Even before this, the Menzies government had established a “research reactor” with British help at Lucas Heights south of Sydney in 1958 (another was built at the same site in 2002). Lucas Heights has been used to advance weapons technology, such as research into laser uranium enrichment techniques. In exchange for the reactor, the Australian government allowed the British to bomb Maralinga (near Woomera in South Australia) from 1955 to 1963. The traditional owners of the land, the Pitjantjatjara and Yankunytjatjara people, were forcibly removed from test sites.

Reports of disproportionate levels of blindness and cancer among those involved in the tests, and the local Aboriginal population, forced a Royal Commission in 1983. It found remaining significant radiation hazards at the test sites.
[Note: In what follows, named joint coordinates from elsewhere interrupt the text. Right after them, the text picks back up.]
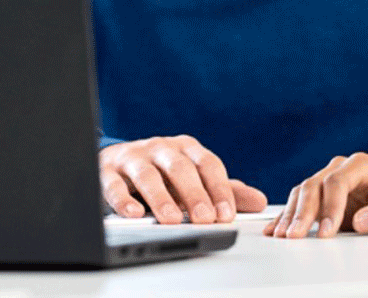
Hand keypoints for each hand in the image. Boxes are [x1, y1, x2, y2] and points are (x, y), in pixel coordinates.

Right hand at [99, 135, 266, 223]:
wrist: (115, 160)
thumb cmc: (162, 172)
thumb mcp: (194, 178)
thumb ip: (224, 190)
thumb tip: (260, 201)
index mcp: (187, 147)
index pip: (208, 164)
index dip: (219, 189)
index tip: (227, 215)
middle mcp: (162, 147)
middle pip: (181, 168)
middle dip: (194, 194)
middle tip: (204, 219)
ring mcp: (134, 156)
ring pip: (148, 175)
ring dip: (161, 198)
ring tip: (170, 220)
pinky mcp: (108, 170)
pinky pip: (114, 184)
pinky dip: (124, 200)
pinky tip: (135, 215)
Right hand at [264, 153, 367, 238]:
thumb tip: (362, 221)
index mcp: (363, 165)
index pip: (338, 180)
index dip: (329, 206)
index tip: (326, 232)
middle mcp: (343, 169)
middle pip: (315, 184)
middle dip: (303, 212)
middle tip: (294, 238)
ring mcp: (331, 182)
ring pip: (303, 192)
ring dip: (291, 215)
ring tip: (283, 237)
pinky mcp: (324, 198)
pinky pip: (300, 203)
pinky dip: (287, 215)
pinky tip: (275, 229)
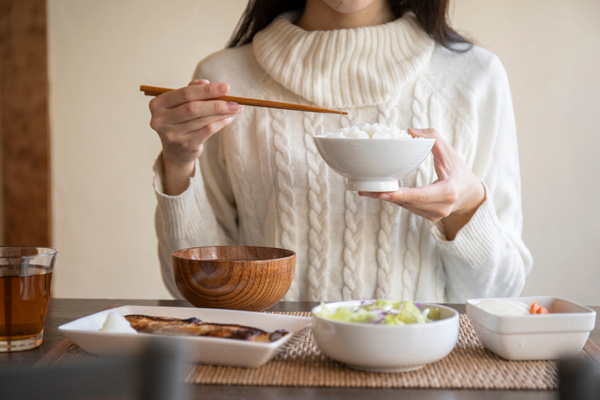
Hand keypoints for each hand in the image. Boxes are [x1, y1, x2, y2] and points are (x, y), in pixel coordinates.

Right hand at [148, 79, 243, 194]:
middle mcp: (161, 120)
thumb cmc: (180, 119)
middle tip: (235, 100)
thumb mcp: (181, 103)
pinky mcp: (185, 145)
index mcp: (158, 104)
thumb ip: (192, 90)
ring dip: (222, 113)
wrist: (176, 151)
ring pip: (203, 120)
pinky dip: (221, 123)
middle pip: (193, 108)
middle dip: (217, 103)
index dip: (206, 90)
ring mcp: (172, 135)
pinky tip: (230, 118)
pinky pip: (208, 131)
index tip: (226, 87)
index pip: (184, 94)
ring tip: (236, 108)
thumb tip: (206, 83)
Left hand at [359, 128, 484, 239]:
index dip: (399, 194)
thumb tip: (410, 131)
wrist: (470, 195)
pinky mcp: (429, 219)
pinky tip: (382, 193)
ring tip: (367, 190)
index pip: (419, 195)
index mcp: (447, 192)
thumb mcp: (450, 152)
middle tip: (363, 189)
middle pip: (407, 202)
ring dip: (387, 198)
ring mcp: (435, 216)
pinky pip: (408, 208)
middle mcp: (441, 207)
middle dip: (384, 196)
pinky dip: (396, 199)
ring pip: (405, 205)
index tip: (381, 192)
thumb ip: (432, 138)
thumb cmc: (459, 171)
Over one hundred square kilometres of South Australia is still considered uninhabitable. Scandalously, from 1957 to 1978, scientists secretly removed bone samples from 21,000 dead Australians to search for evidence of the deadly poisoning Strontium-90, a bi-product of the testing. Australia’s first major uranium mine, Rum Jungle in the NT, was established in 1954 to feed the weapons programs of Australia’s “great and powerful friends”.
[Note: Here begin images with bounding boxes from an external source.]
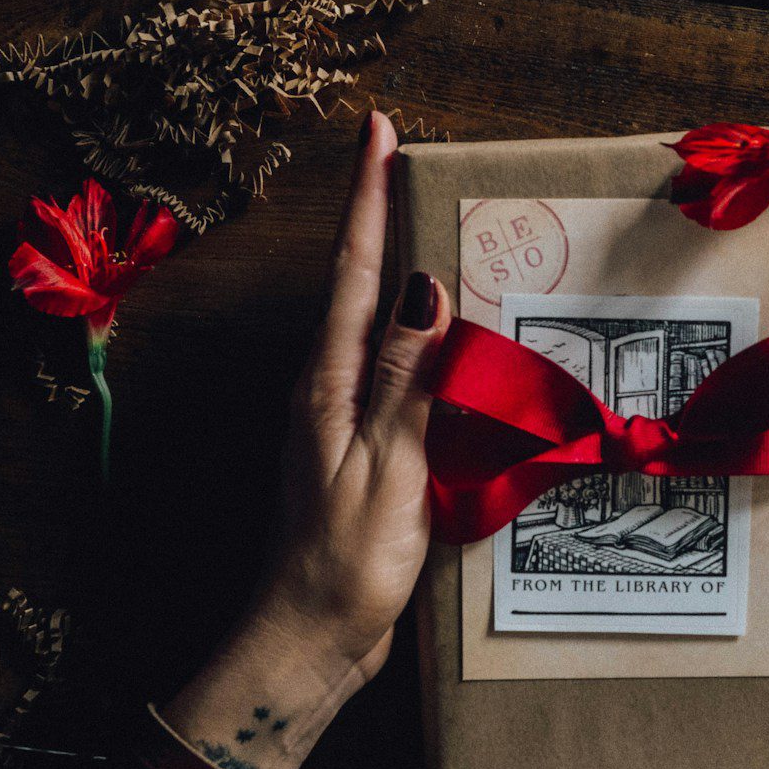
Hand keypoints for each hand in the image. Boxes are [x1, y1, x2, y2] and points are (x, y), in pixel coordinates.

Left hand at [160, 112, 445, 768]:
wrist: (310, 638)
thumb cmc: (345, 562)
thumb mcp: (383, 467)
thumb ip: (404, 377)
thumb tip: (423, 287)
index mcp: (328, 383)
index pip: (354, 270)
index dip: (367, 197)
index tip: (378, 130)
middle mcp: (329, 388)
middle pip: (361, 284)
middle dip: (383, 217)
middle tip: (412, 162)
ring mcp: (345, 419)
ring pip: (381, 327)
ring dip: (407, 275)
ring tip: (445, 233)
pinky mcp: (367, 450)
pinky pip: (400, 375)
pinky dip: (428, 343)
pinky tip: (458, 348)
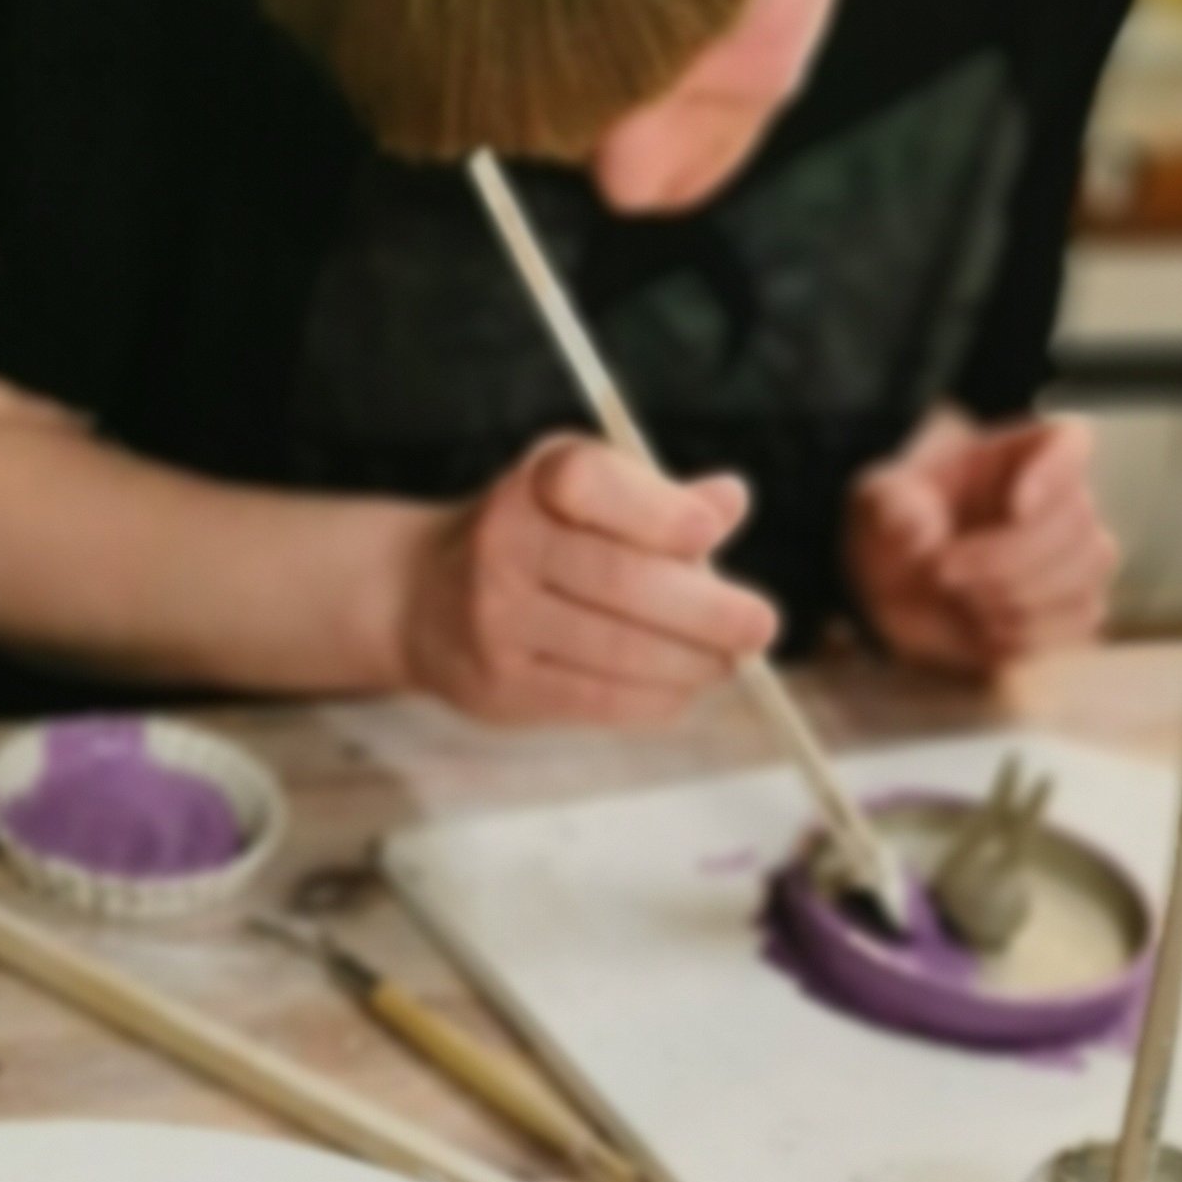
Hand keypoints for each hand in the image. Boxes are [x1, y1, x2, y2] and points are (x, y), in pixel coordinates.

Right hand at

These are the lengths Australian rulers have been prepared to go to to give themselves an economic and military advantage. The impact of the anti-nuclear movement in the 1970s combined with the abundance of cheap coal means Australia has never pursued nuclear power, nor built up its own nuclear arsenal. But Australia’s uranium mining industry continues to provide the government with a crucial strategic lever in international negotiations, alongside its the alliance with the world’s sole superpower, the US.

Nuclear today

Over the past decade, as concern about climate change has grown, the nuclear power industry has worked overtime to position itself as a “clean and green” alternative to fossil fuels.
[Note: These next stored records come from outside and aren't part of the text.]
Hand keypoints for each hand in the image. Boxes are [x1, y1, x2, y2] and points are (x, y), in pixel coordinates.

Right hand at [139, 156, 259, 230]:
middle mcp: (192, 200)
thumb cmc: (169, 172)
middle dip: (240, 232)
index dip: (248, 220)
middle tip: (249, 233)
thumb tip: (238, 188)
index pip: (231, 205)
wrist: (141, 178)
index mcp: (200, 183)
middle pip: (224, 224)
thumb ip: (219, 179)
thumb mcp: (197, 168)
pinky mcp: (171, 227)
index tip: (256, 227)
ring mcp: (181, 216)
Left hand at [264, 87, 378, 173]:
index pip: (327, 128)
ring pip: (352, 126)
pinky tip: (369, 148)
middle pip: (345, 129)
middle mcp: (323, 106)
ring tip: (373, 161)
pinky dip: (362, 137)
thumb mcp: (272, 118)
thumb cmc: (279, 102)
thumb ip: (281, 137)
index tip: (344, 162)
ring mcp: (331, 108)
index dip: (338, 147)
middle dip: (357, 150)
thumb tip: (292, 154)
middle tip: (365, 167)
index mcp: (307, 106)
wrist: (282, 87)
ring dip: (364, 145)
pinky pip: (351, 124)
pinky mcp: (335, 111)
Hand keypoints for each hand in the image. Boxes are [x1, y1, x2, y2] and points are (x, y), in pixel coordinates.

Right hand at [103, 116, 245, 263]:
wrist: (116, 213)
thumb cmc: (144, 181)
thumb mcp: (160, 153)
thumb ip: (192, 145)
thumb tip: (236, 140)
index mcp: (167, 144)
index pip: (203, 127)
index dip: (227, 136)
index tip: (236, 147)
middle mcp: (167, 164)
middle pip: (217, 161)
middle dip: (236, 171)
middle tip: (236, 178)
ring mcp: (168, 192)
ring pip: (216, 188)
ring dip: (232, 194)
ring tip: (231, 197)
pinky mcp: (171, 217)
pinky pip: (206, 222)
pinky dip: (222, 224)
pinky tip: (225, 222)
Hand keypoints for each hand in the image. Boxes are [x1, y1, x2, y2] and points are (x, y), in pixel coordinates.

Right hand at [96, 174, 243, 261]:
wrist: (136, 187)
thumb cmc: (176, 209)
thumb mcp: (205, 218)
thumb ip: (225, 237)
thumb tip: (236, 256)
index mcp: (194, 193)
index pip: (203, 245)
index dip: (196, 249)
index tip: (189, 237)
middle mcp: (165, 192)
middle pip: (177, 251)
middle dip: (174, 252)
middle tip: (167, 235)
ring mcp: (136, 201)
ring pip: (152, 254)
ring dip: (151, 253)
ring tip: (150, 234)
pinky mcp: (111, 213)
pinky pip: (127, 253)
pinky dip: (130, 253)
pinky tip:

Nuclear fission itself does not produce carbon emissions. But when the full impact of the whole nuclear chain is accounted for, emissions from nuclear equate roughly with those of gas power. In Japan, extensive modelling has already demonstrated that renewables could replace the entire reactor fleet.

Many world leaders, including Barack Obama, also argue that nuclear helps provide “energy security” in an increasingly hostile world.

Imperialist competition between nations means some want develop an industry they can control over relying on imports from competitor nations. When compared with coal and gas, only small amounts of uranium fuel need to be imported to run power stations. The lack of fossil fuels in Japan was part of the reason Japanese rulers were attracted to nuclear power.

It is the enduring geo-strategic advantages gained from nuclear that explain why it is the “alternative” being pushed by global elites. The US is planning to build more than 20 new reactors at the same time as they undertake an $80 billion “modernisation” of their nuclear weapons arsenal and a $100 billion investment in upgrading nuclear delivery systems like nuclear armed submarines.

Under capitalism, the drive to exercise control over other countries and wage wars for economic interests leads to the production of deadlier and deadlier weaponry to intimidate rivals and wage deadlier wars. Evidence points to the use of depleted uranium rounds by US troops in the Iraqi city of Fallujah—designed to break through walls and kill those inside. Doctors in Fallujah are reporting escalating infant mortality and cancers. The fallout from depleted uranium lasts for thousands of years. And the US hasn’t stopped—there are reports troops are using uranium-tipped weapons in the “humanitarian intervention” Libya.

The horror unleashed at Fukushima is reason enough to get rid of nuclear for good. But the world’s rulers are pushing ahead with new fossil fuels, nuclear power and nuclear weapons developments completely undeterred by the catastrophic consequences for people and the planet. The vested interests at the core of this toxic global system need to be challenged head on. We need a world based on sustainability and solidarity—not one based on weapons and war.